(Recorded information)

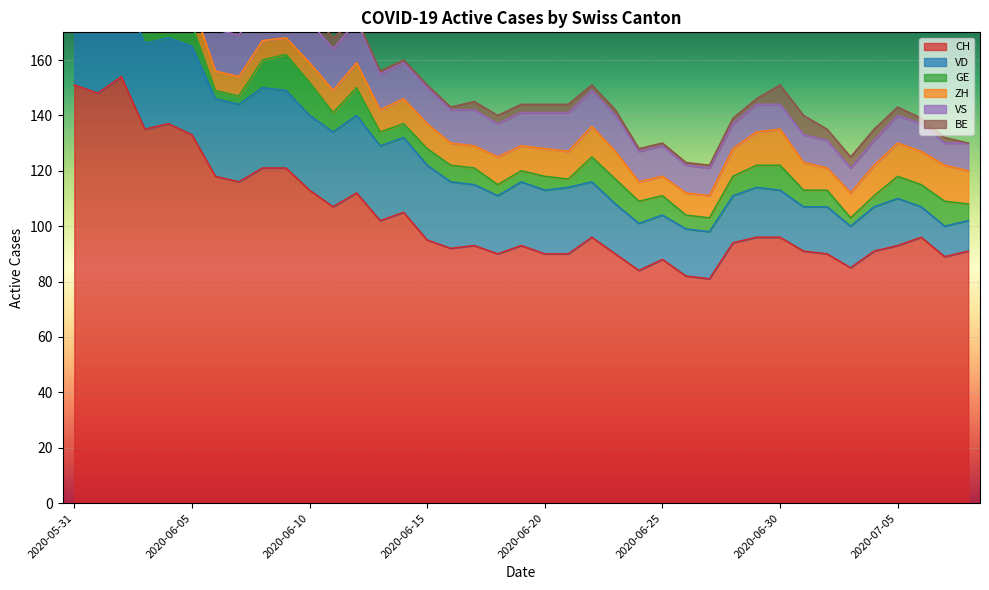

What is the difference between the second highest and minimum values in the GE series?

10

(End Recorded information)
(Recorded information)

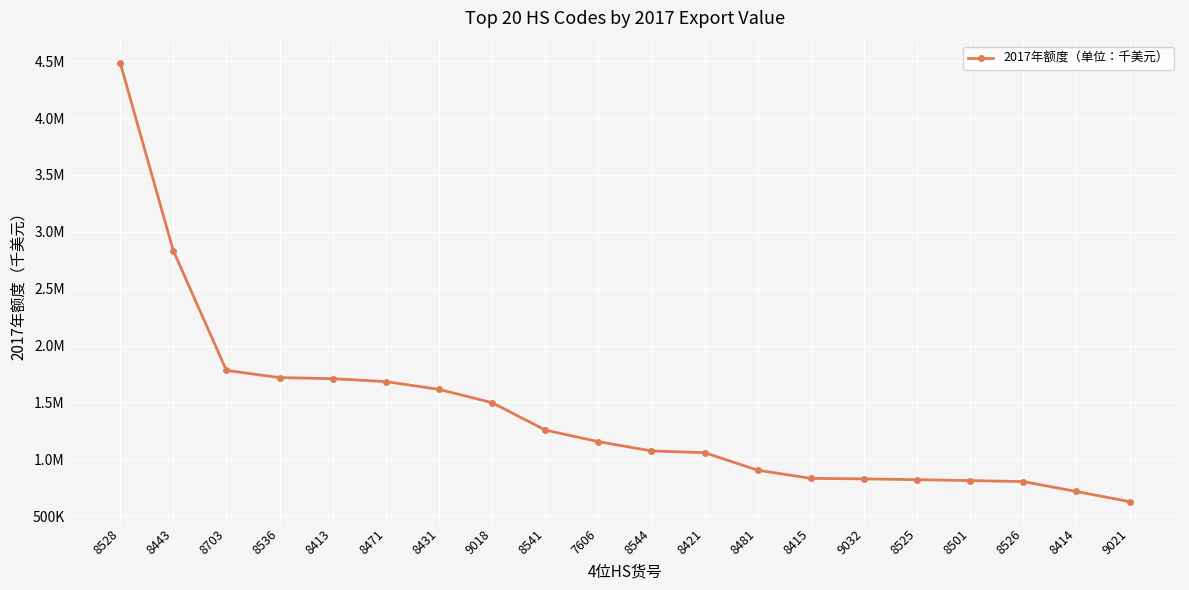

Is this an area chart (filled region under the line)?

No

(End Recorded information)
(Recorded information)

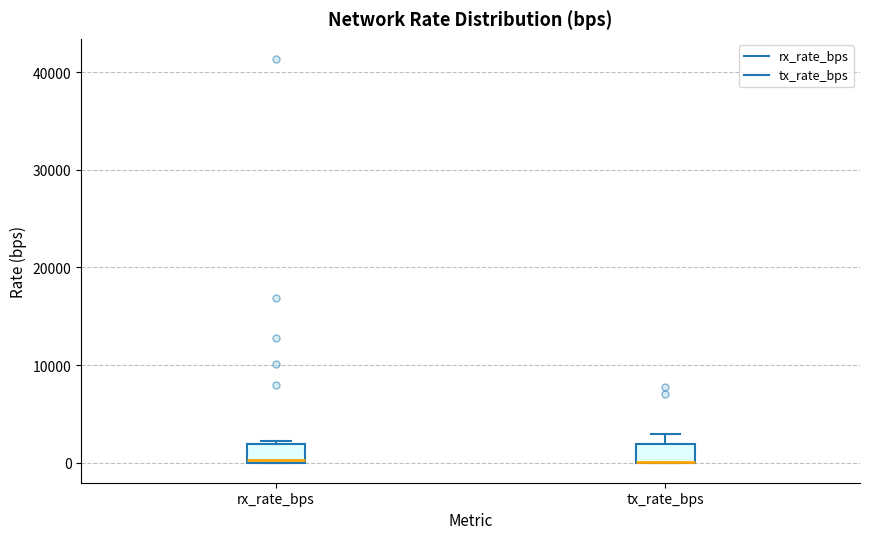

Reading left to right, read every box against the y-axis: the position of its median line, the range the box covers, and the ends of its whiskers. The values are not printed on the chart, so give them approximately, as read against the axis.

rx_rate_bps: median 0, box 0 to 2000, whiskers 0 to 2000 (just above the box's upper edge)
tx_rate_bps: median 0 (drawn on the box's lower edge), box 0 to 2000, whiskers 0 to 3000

(End Recorded information)

Request:
Lay out the lines from the one containing "rx_rate_bps: median 0, box" through the one containing "tx_rate_bps: median 0" as a numbered list, omitting any blank lines.

Expected answer:
1. rx_rate_bps: median 0, box 0 to 2000, whiskers 0 to 2000 (just above the box's upper edge)
2. tx_rate_bps: median 0 (drawn on the box's lower edge), box 0 to 2000, whiskers 0 to 3000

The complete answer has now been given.